• [SELECTED EXCERPT]
The major route of excretion was via urine, accounting for a mean 95% of the dose (approximately 93% of the dose was excreted within 48 hours). Excretion via faeces accounted for only 0.3% of the dose.
The cumulative urinary excretion of levetiracetam and its primary metabolite accounted for 66% and 24% of the dose, respectively during the first 48 hours.
The renal clearance of levetiracetam and ucb L057 is 0.6 and 4.2 mL/min/kg respectively indicating that levetiracetam is excreted by glomerular filtration with subsequent tubular reabsorption and that the primary metabolite is also excreted by active tubular secretion in addition to glomerular filtration. Levetiracetam elimination is correlated to creatinine clearance.
Special patient populations: Children (6 to 12 years): Following single dose administration (20 mg/kg) to epileptic children, the half-life of levetiracetam was about 6.0 hours. The apparent body weight adjusted clearance was approximately 30% higher than in the epileptic adults.
Elderly: In the elderly, the half-life is increased by about 40% (10 to 11 hours). This is related to the decrease in renal function in this population.
Renal Impairment: The apparent body clearance of both levetiracetam and of its primary metabolite is correlated to the creatinine clearance. It is therefore, recommended to adjust the maintenance daily dose of levetiracetam, based on creatinine clearance in patients with moderate and severe renal impairment.
In anuric end-stage renal disease adult subjects, the half-life was approximately 25 and 3.1 hours during interdialytic and intradialytic periods, respectively.
The fractional removal of levetiracetam was 51% during a typical 4-hour dialysis session.
Hepatic Impairment:
In subjects with mild and moderate hepatic impairment, there was no relevant modification of the clearance of levetiracetam. In most subjects with severe hepatic impairment, the clearance of levetiracetam was reduced by more than 50% due to a concomitant renal impairment.
Toxicology: Non-Clinical Information: Non-clinical data reveal no special hazard for humans based on conventional studies of safety pharmacology, genotoxicity and carcinogenicity.
Adverse effects not observed in clinical studies but seen in the rat and to a lesser extent in the mouse at exposure levels similar to human exposure levels and with possible relevance for clinical use were liver changes, indicating an adaptive response such as increased weight and centrilobular hypertrophy, fatty infiltration and increased liver enzymes in plasma.

• [EXTRACTED MATERIAL]
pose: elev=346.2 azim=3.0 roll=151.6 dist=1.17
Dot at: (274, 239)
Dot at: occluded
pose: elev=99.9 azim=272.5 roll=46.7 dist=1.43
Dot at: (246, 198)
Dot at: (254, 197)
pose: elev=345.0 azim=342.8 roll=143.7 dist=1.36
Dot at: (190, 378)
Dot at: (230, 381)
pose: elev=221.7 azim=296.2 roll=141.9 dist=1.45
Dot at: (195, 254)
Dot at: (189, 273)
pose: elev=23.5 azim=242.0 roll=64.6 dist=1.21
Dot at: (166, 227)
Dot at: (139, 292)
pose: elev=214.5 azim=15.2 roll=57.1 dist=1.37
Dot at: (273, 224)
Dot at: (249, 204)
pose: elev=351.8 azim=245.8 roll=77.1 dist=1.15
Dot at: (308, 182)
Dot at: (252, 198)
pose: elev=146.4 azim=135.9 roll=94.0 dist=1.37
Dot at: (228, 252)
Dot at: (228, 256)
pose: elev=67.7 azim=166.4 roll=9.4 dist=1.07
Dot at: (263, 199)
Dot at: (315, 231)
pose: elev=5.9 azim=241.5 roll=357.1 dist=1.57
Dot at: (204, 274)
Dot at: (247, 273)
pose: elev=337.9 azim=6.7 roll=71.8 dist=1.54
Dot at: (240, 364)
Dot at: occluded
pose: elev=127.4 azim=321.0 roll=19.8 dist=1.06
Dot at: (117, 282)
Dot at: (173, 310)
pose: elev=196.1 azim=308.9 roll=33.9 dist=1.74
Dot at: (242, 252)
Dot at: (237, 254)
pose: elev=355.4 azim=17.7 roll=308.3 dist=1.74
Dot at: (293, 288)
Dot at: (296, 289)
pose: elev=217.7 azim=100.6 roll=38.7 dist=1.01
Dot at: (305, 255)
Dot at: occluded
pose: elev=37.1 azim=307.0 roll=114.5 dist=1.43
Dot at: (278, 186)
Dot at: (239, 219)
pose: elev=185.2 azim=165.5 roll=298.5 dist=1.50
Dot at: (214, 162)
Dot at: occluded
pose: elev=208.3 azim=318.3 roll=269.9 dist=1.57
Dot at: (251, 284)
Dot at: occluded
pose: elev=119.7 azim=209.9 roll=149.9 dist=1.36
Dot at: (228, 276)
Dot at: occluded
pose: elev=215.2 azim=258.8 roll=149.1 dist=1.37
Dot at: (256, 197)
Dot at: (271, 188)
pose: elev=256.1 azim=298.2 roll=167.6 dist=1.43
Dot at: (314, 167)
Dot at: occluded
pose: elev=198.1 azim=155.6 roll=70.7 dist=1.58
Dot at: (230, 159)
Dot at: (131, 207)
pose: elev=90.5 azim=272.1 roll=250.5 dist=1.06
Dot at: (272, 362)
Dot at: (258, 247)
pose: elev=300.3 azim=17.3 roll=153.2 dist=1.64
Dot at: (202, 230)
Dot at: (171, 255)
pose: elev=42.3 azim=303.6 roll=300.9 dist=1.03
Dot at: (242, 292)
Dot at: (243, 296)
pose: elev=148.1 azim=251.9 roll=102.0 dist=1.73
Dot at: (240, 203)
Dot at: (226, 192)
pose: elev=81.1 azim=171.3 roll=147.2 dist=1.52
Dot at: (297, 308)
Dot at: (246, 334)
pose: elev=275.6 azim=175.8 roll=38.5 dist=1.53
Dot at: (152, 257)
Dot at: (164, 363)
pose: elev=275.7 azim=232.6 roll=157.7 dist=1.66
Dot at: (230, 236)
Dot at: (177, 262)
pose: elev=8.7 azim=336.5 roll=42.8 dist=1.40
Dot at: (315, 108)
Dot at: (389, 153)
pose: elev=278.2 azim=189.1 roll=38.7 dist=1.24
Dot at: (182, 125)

• [TASKS AND EXERCISES]
A. Print the stretch of the levetiracetam passage from "Elderly: In the" through "intradialytic periods, respectively.".
B. According to the levetiracetam passage, what share of levetiracetam was removed during a typical 4-hour dialysis session?
C. Write the next part of the levetiracetam passage, picking up after its last sentence.

• [ANSWERS FOR EACH ITEM]
A.
Elderly: In the elderly, the half-life is increased by about 40% (10 to 11 hours). This is related to the decrease in renal function in this population.
Renal Impairment: The apparent body clearance of both levetiracetam and of its primary metabolite is correlated to the creatinine clearance. It is therefore, recommended to adjust the maintenance daily dose of levetiracetam, based on creatinine clearance in patients with moderate and severe renal impairment.
In anuric end-stage renal disease adult subjects, the half-life was approximately 25 and 3.1 hours during interdialytic and intradialytic periods, respectively.

B. 51%

C.
No adverse effects on male or female fertility or reproduction performance were observed in rats at doses up to 1,800 mg/kg/day (x 6 the MRHD on a mg/m2 or exposure basis) in parents and F1 generation.
Two embryo-foetal development (EFD) studies were performed in rats at 400, 1,200 and 3,600 mg/kg/day. At 3,600 mg/kg/day, in only one of the 2 EFD studies, there was a slight decrease in foetal weight associated with a marginal increase in skeletal variations/minor anomalies. There was no effect on embryo mortality and no increased incidence of malformations. The NOAEL (No Observed Adverse Effect Level) was 3,600 mg/kg/day for pregnant female rats (x 12 the MRHD on a mg/m2 basis) and 1,200 mg/kg/day for foetuses.
Four embryo-foetal development studies were performed in rabbits covering doses of 200, 600, 800, 1,200 and 1,800 mg/kg/day. The dose level of 1,800 mg/kg/day induced a marked maternal toxicity and a decrease in foetal weight associated with increased incidence of foetuses with cardiovascular/skeletal anomalies. The NOAEL was <200 mg/kg/day for the dams and 200 mg/kg/day for the foetuses (equal to the MRHD on a mg/m2 basis).
A peri- and post-natal development study was performed in rats with levetiracetam doses of 70, 350 and 1,800 mg/kg/day. The NOAEL was ≥1,800 mg/kg/day for the F0 females, and for the survival, growth and development of the F1 offspring up to weaning (x 6 the MRHD on a mg/m2 basis).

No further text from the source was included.